**OBJECTIVE**:
In the by-laws excerpt, transcribe the passage that opens with the words "President or Vice-President" and closes with "another video association.".
— start EXCERPT PROVIDED —
Paragraph 1. A member holding a position of

President or Vice-President cannot be on the Board

of any other video association. Treasurer, Secretary,

Sergeant at Arms may hold a Board position at

another video association.

Section 3.

TERMS OF OFFICE

Paragraph 1. The Elected Officers: The terms for

President, Vice-President, Treasurer, Secretary and

Sergeant at Arms commence on January 1 and run

through December 31, one year hence.

Section 4.

DUTIES

Paragraph 1. Duties: The Board shall be the

policymaking arm of the Association and responsible

for interpretation of the by-laws. In addition, it shall

be responsible for the review of the membership

standards and any activity and/or function not

otherwise specified by these by-laws. Therefore, the

Board may take action it deems necessary and valid

for the advancement of the Association as a whole

consistent with the by-laws.

Paragraph 2. Regular Board Meetings: The Board

of Directors shall meet prior to all regularly

scheduled meetings of the LIVA at 4pm with a to be

determined location. Prior to all regular meetings, an

agenda shall be mailed, e-mailed or faxed by the

President to all members of the Board. This shall not

preclude other topics from being introduced and

action being taken during the meetings. The use of

other mediums such as teleconferencing and e-mail

shall have the same effect as all other lawfully called

meetings.

Paragraph 3. Special Meetings: Special or

emergency meetings of the Board of Directors may

be called by any member of the Board and/or the

President.

Paragraph 4. Quorum: Five members shall

constitute a quorum. Approval of a simple majority

of Board members present and voting shall be

sufficient to pass any and all motions before the

Board unless contrary to other specific provisions of

these By-laws.

Paragraph 5. Access to the Board: Meetings of the

Board of Directors shall be open to all Members of

the Association except for special closed sessions

declared by the Board. Time shall be allocated for

those Members desiring to address a specific topic to

the Board that is currently on the agenda. Members

must request time to address the Board on a topic not

covered on the agenda.

Section 5.

LENGTH OF TERMS

All elected officers shall be elected for a one-year

term.

Section 6.

NUMBER OF TERMS

Paragraph 1. Elected Officers: The President, Vice-

President, Treasurer, Secretary and 2 Sergeant at

Arms may only serve four successive terms unless

adjusted or voted on by the Board.

Section 7.
— end EXCERPT PROVIDED —
— start RECORDED DATA —
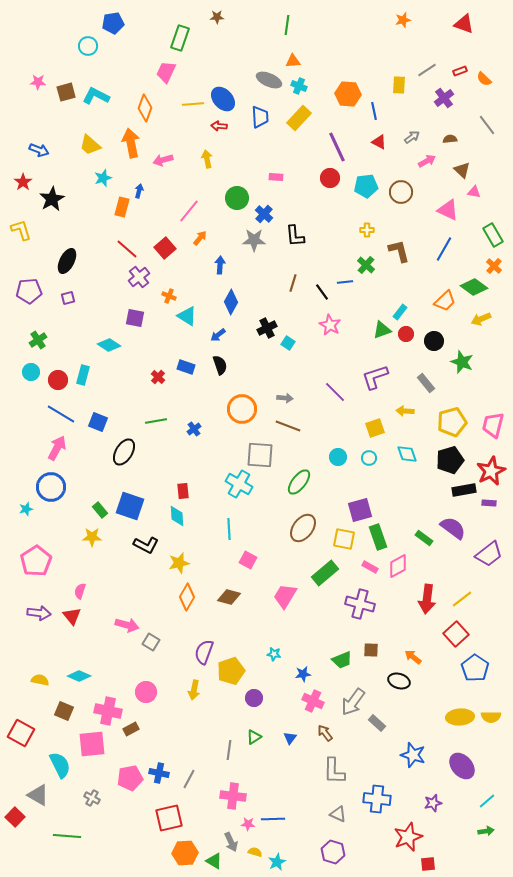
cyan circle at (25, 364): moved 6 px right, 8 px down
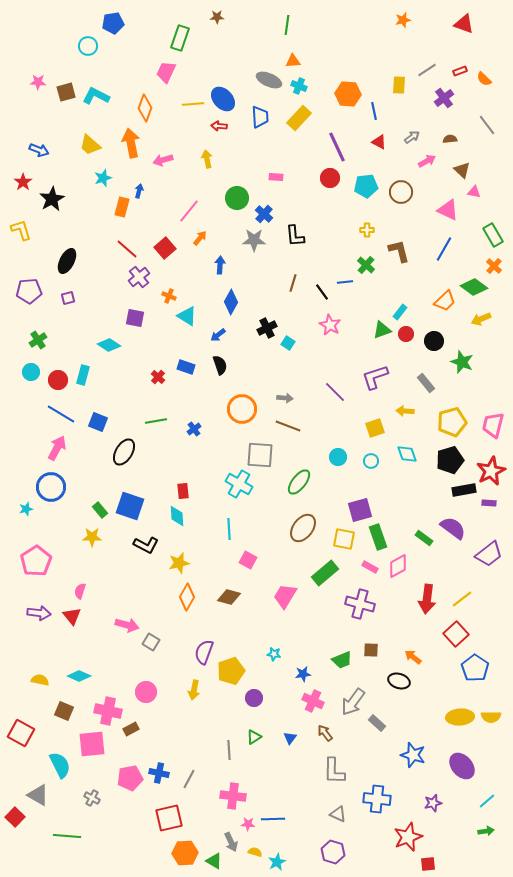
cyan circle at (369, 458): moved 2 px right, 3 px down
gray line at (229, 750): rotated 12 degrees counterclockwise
— end RECORDED DATA —
— start RECORDED DATA —
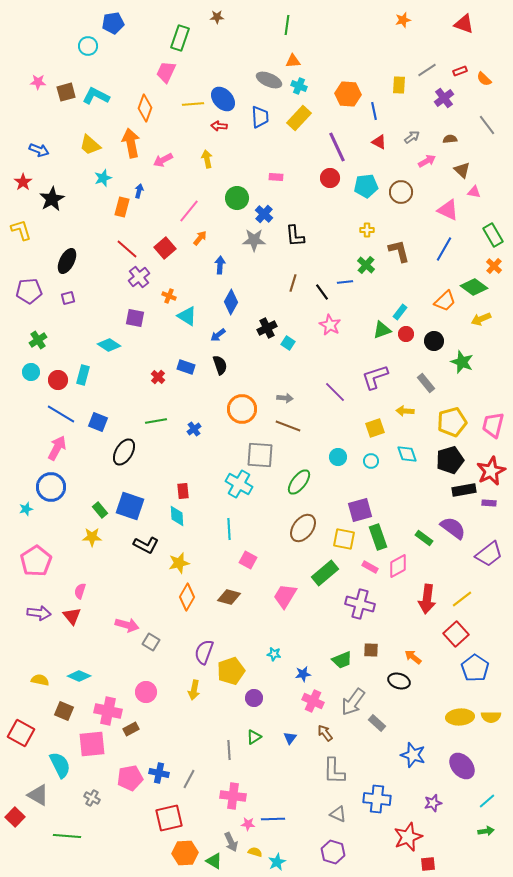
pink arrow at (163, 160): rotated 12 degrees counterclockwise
— end RECORDED DATA —
**RESPONSE**:
President or Vice-President cannot be on the Board

of any other video association. Treasurer, Secretary,

Sergeant at Arms may hold a Board position at

another video association.